Under Maryland law, this theory of negligent entrustment is comprised of three specific elements, all of which must be demonstrated to the court during a trial:

1) The plaintiff’s lawyer must show proof that the trucking company’s owner was a legal “supplier” and that he or she made the vehicle available to the negligent driver

2) The victim’s lawyer needs to prove that the supplier/trucking company owner(s) knew, or even should have known truck driver was likely to operate the truck, whether due to poor training or other deficiencies) in a manner that put others at risk of harm (Even if the driver is not found negligent, this point can also apply if the owner allowed the vehicle to be operated with known mechanical defects)

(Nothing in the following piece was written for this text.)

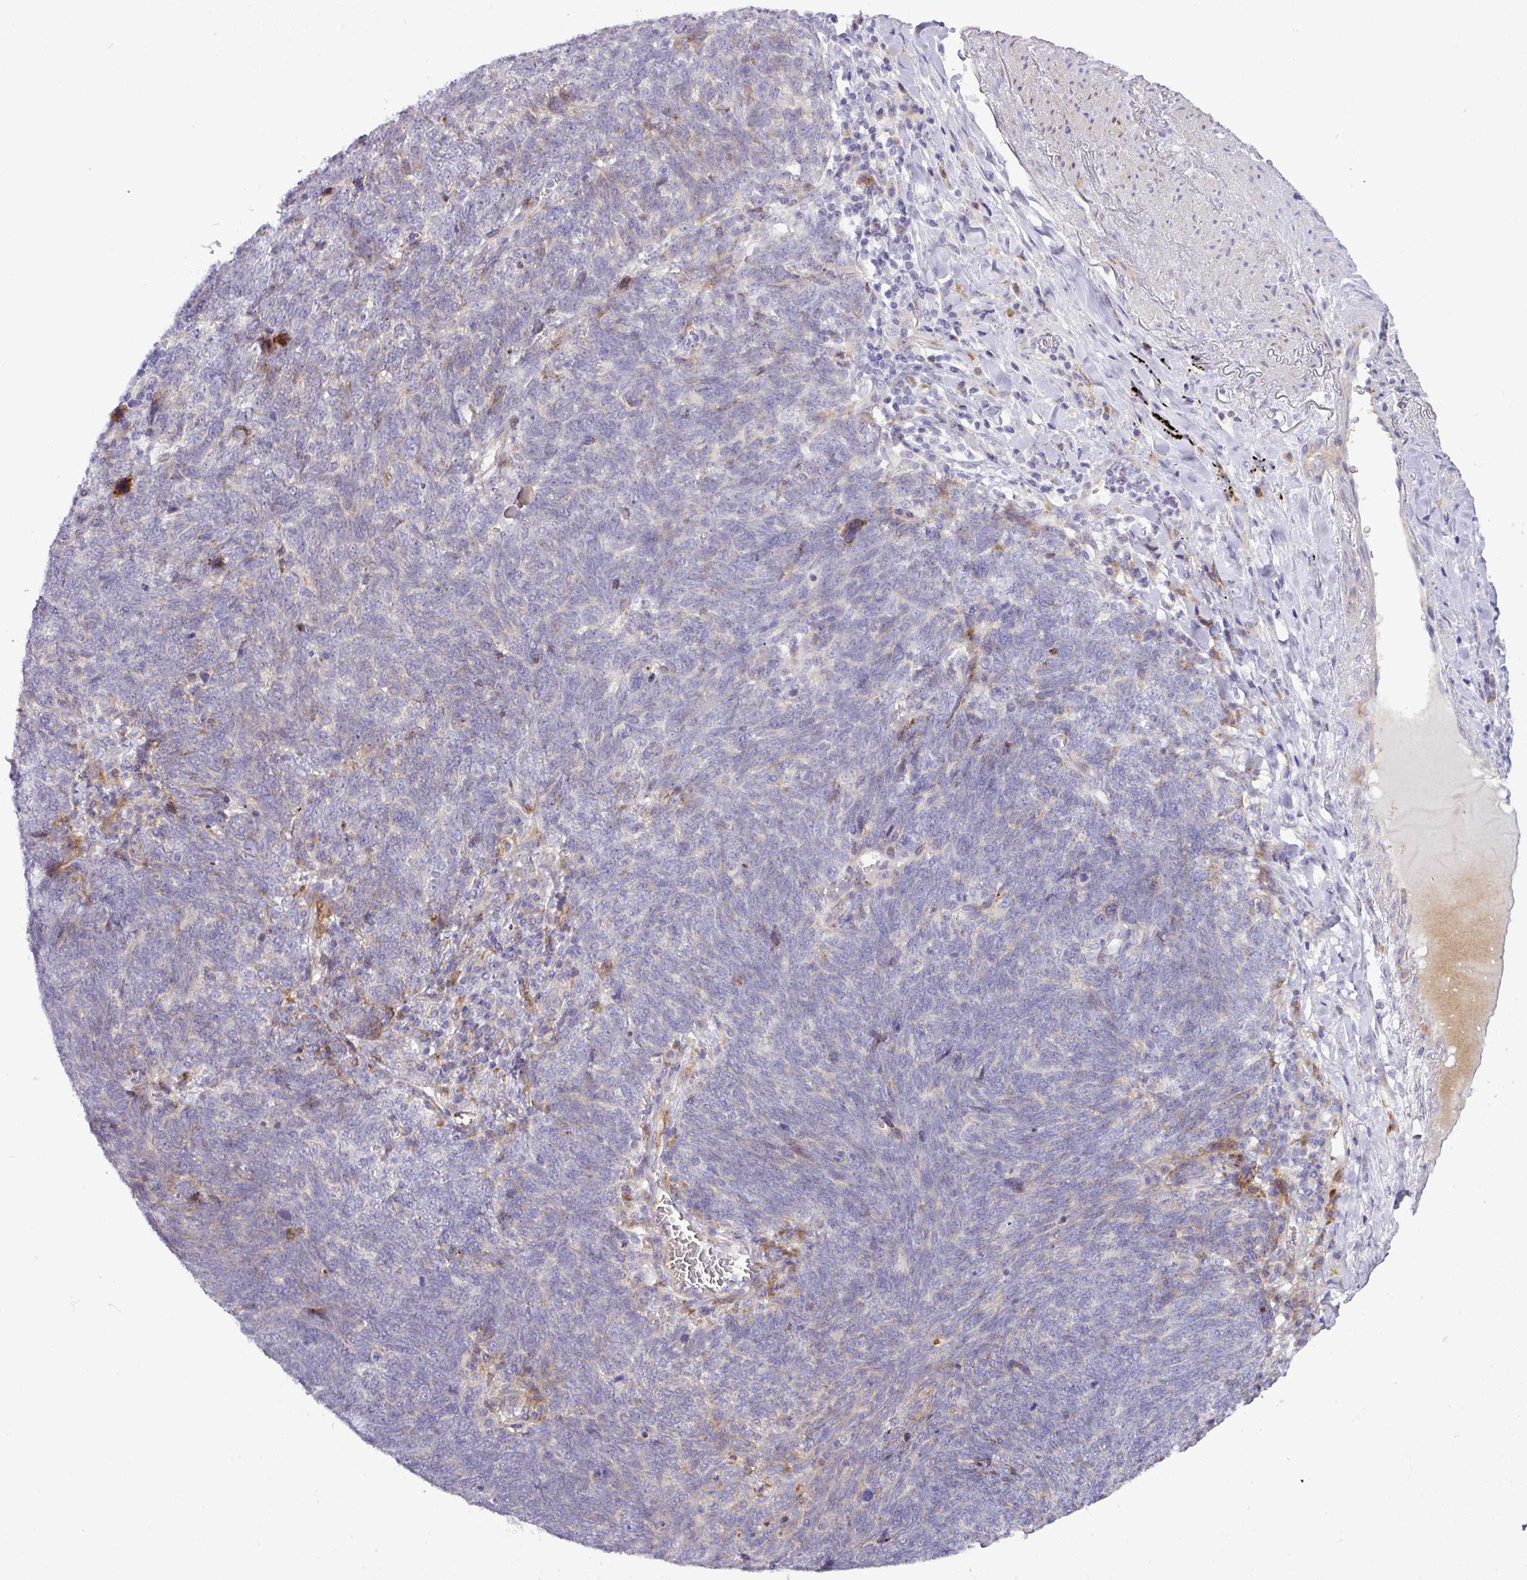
{"staining": {"intensity": "negative", "quantity": "none", "location": "none"}, "tissue": "lung cancer", "cell_type": "Tumor cells", "image_type": "cancer", "snomed": [{"axis": "morphology", "description": "Squamous cell carcinoma, NOS"}, {"axis": "topography", "description": "Lung"}], "caption": "Tumor cells show no significant staining in squamous cell carcinoma (lung).", "gene": "ATP6V1F", "patient": {"sex": "female", "age": 72}}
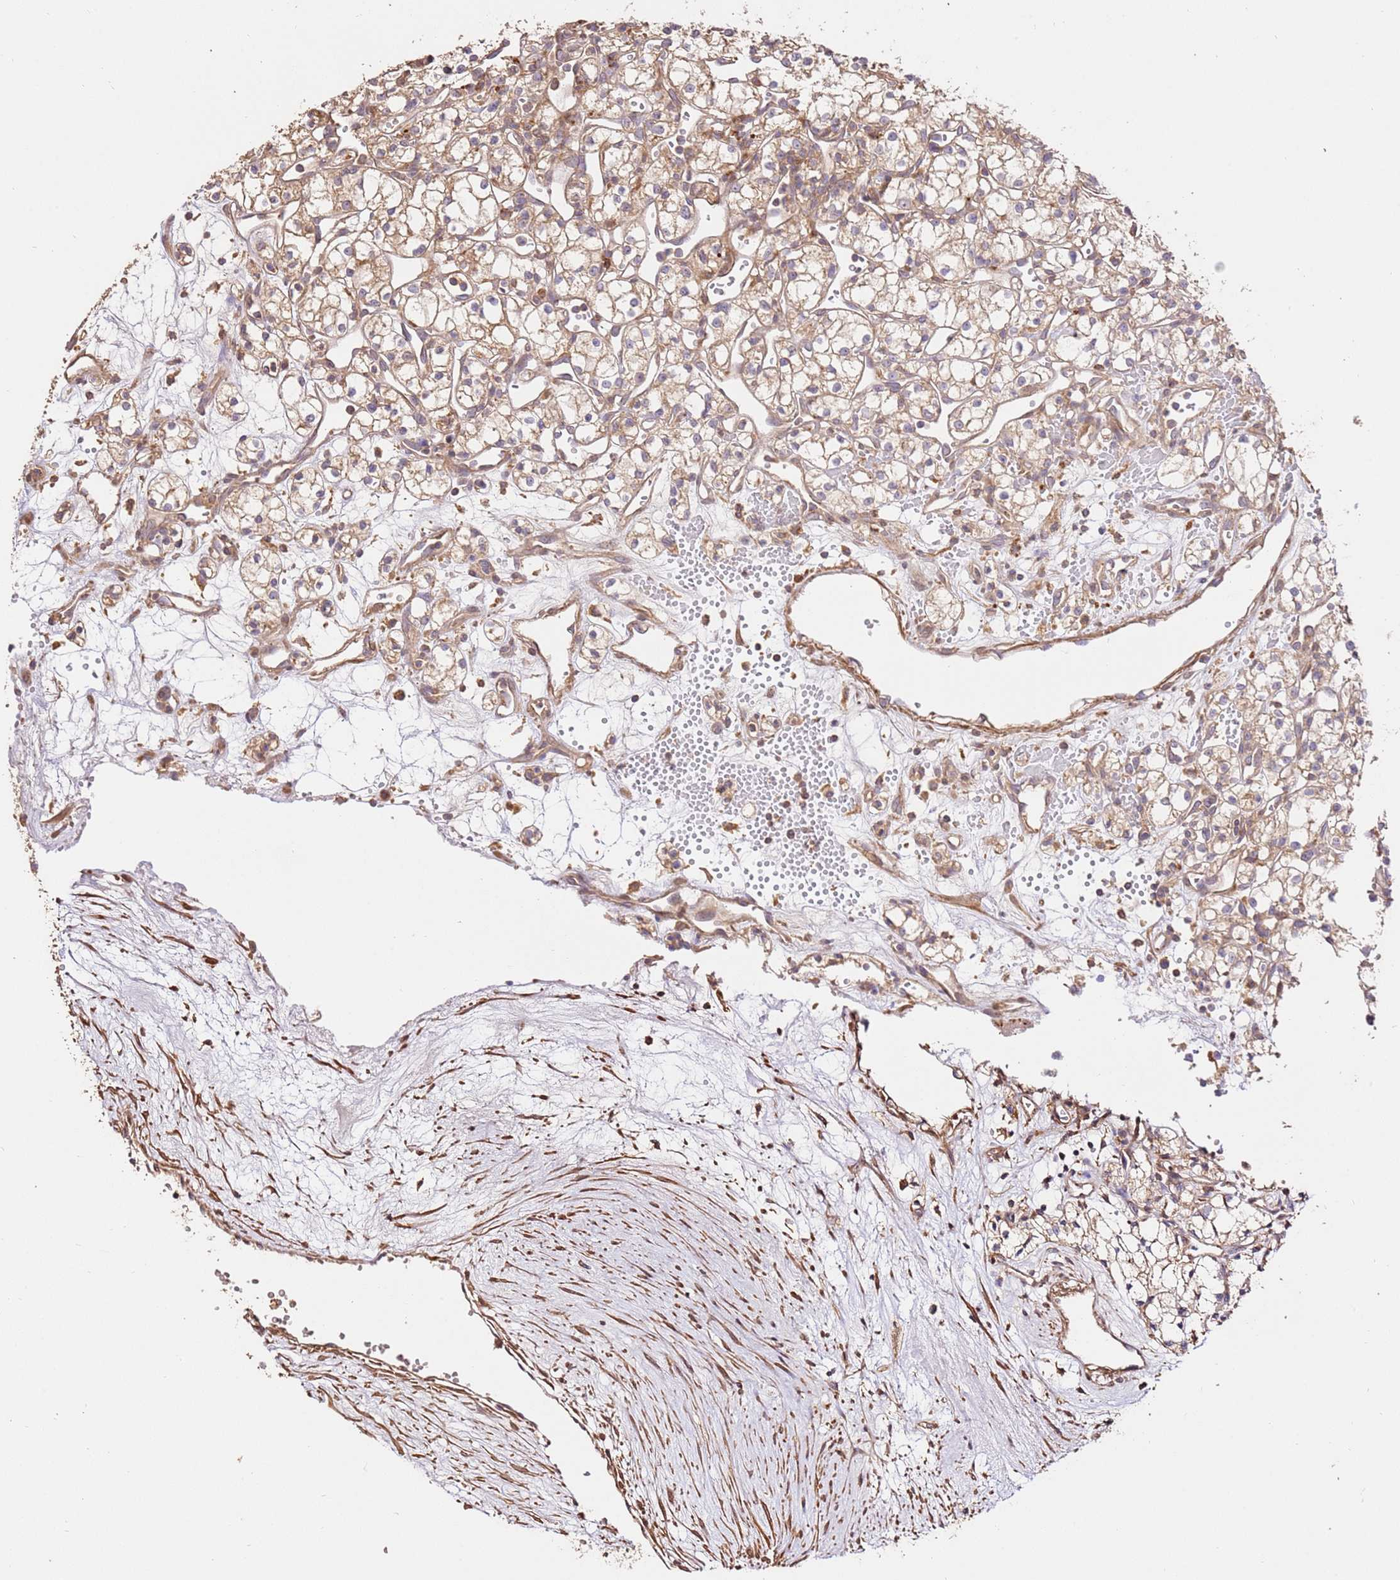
{"staining": {"intensity": "weak", "quantity": ">75%", "location": "cytoplasmic/membranous"}, "tissue": "renal cancer", "cell_type": "Tumor cells", "image_type": "cancer", "snomed": [{"axis": "morphology", "description": "Adenocarcinoma, NOS"}, {"axis": "topography", "description": "Kidney"}], "caption": "Protein expression analysis of human adenocarcinoma (renal) reveals weak cytoplasmic/membranous expression in approximately >75% of tumor cells.", "gene": "CEP55", "patient": {"sex": "male", "age": 59}}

3) The victim’s attorney needs to prove that the injured plaintiff was typical of the kind of individual that the supplier/vehicle owner would reasonably expect to be endangered should he or she employ said negligent trucker

For reference, the Maryland court system defines “supplier” as anyone who has the authority to permit and/or prohibit the use of the truck. If the allegedly negligent trucker’s employer owned the commercial truck involved in the accident, then that owner is considered a legal supplier who then made the vehicle available to the negligent driver.

Furthermore, Maryland courts have ruled in the past that pedestrians, bicyclists and passenger car and truck drivers who are injured though the negligence of a commercial truck driver are, indeed, the types of people that a supplier/trucking company owner would expect to be endangered by a negligent truck driver whom they have under their employ.